Date: June 11, 2020.
Time: 1:00 PM - 3:00 PM (EST)


Francis C. Motta
Florida Atlantic University

Evidence of an Intrinsic Clock and Host Parasite Coupling in the Intraerythrocytic Developmental Cycle of Plasmodium.

Marilyn Vazquez
The Ohio State University

A Consistent Density-Based Clustering Algorithm and its Application to Image Segmentation.

Maria-Veronica Ciocanel
The Ohio State University

Topological Data Analysis for Ring Channels in Cell Biology

Manuchehr Aminian
Colorado State University

Identifying generators of topological features in real data


Living things did not evolve and do not exist as autonomous elements, but instead represent the nodes of a complex network of interacting dynamical systems, coupled at multiple scales to each other and their environment. For instance, many biological organisms across kingdoms exhibit intrinsic, free-running circadian rhythms that are controlled by gene regulatory networks and are coupled to the rhythmic forcing of the day-night cycle. Although there is evidence that Plasmodium---the causative agent of malaria infection---leverages the intrinsic periodicity of the host for its own purposes, it remains unknown if these protozoans possess a regulatory network controlling the precise timing of their intraerythrocytic developmental cycles (IDC). In this talk we model the variability of IDC progression rates across a population of parasites, and compare it to the intrinsic period variability seen in free-running circadian oscillators, to show that the IDC exhibits properties that are consistent with those of well-tuned biological clocks. We also discuss a data-driven analysis of a singular ex vivo experiment that captures the transcript dynamics of P. vivax together with the dynamic gene expression of 9 human hosts that suggests host-parasite coupling at the level of their transcriptional programs.

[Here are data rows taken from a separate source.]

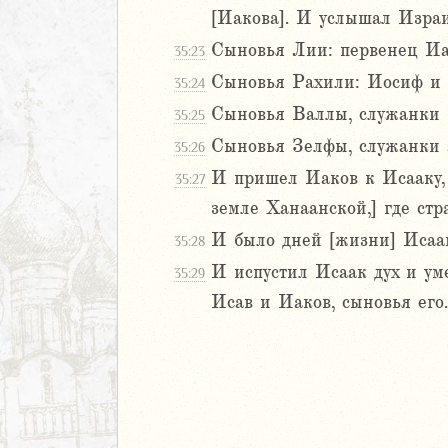
40
[Иакова]. И услышал Израи
1
Сыновья Лии: первенец И
42
35:23
43
Сыновья Рахили: Иосиф и
35:24
44
Сыновья Валлы, служанки
35:25
45
Сыновья Зелфы, служанки 
35:26
46
47
И пришел Иаков к Исааку, 
35:27
48
земле Ханаанской,] где ст
49
И было дней [жизни] Исаак
35:28
50
И испустил Исаак дух и ум
35:29
Исав и Иаков, сыновья его.
аконие
Навин
Израилевы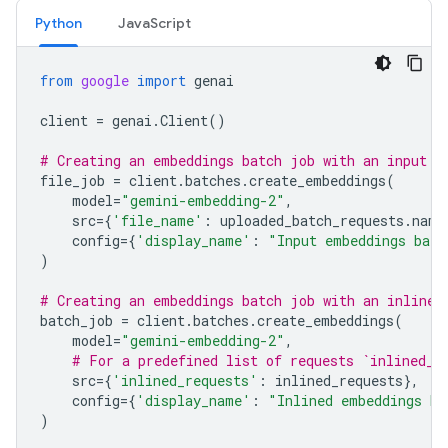
Python
JavaScript
from
google
import
genai
client
=
genai
.
Client
()
# Creating an embeddings batch job with an input f
file_job
=
client
.
batches
.
create_embeddings
(
model
=
"gemini-embedding-2"
,
src
=
{
'file_name'
:
uploaded_batch_requests
.
name
config
=
{
'display_name'
:
"Input embeddings batc
)
# Creating an embeddings batch job with an inline 
batch_job
=
client
.
batches
.
create_embeddings
(
model
=
"gemini-embedding-2"
,
# For a predefined list of requests `inlined_r
src
=
{
'inlined_requests'
:
inlined_requests
},
config
=
{
'display_name'
:
"Inlined embeddings ba
)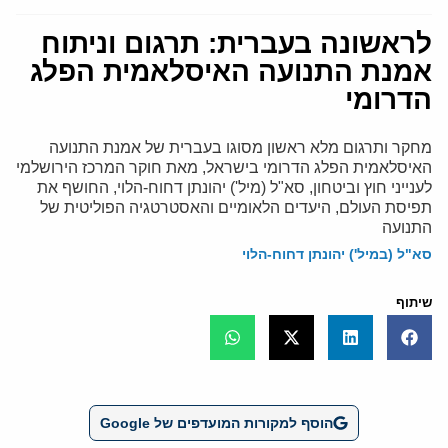
לראשונה בעברית: תרגום וניתוח
אמנת התנועה האיסלאמית הפלג
הדרומי
מחקר ותרגום מלא ראשון מסוגו בעברית של אמנת התנועה
האיסלאמית הפלג הדרומי בישראל, מאת חוקר המרכז הירושלמי
לענייני חוץ וביטחון, סא"ל (מיל') יהונתן דחוח-הלוי, החושף את
תפיסת העולם, היעדים הלאומיים והאסטרטגיה הפוליטית של
התנועה
סא"ל (במיל') יהונתן דחוח-הלוי
שיתוף
הוסף למקורות המועדפים של Google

Data clustering is a fundamental task for discovering patterns in data, and is central to machine learning. Often, a data set is assumed to live in a manifold and be sampled according to a probability measure. Then the clusters can be defined as peaks in the sampled probability density, and a clustering algorithm would need to identify the peaks in the density to compute the clusters. Some of the challenges in this approach include the non-uniform sampling of the density and the bridges between peaks of the density. To solve these problems, we propose a new clustering algorithm that divides the clustering problem into three steps: picking a good threshold on the sample density to separate the peaks, clustering the superlevel set at the chosen threshold, and classifying the remaining points. We explain the key details of these steps, and provide theoretical assurances on the performance. As an important application, we show how to apply this method to segment images by considering the images as a point-cloud of image patches. We present results on images of various biological systems.


Contractile rings are cellular structures made of actin filaments and are important in development, wound healing, and cell division. In the worm model organisms, ring channels allow nutrient exchange to the developing egg cells and are regulated by forces exerted by myosin motor proteins. I will present an agent-based modeling and data analysis framework for the interactions between actin filaments and myosin motor proteins. This approach provides key insights for the mechanistic differences between two motors that are believed to maintain the rings at a constant diameter. In particular, we propose tools from topological data analysis to understand time-series data of filamentous network interactions. Our proposed methods clearly reveal the impact of certain parameters on significant topological circle formation, thus giving insight into these biological ring channels.


When we work with a synthetic data set in persistent homology, such as the classic "noisy circle", our intuition allows us to tie back a computed topological feature - for instance, a birth/death pair - back to the expected "loop" structure of the data. However, we cannot apply such intuition as easily if we do not "know the answer" in advance. This is a problem if we need concrete answers to question such as "why is this birth/death pair present," and more specifically "what subset of the data points can well-represent this pair?"

I will give my perspective as an applied mathematician on this problem and present my preliminary work building an interface in Python to directly associate computed topological features to their generators, with application to two separate projects: in studying protein structure, and in drawing knowledge about human immune response to influenza-like illnesses in patients in the first few days after exposure.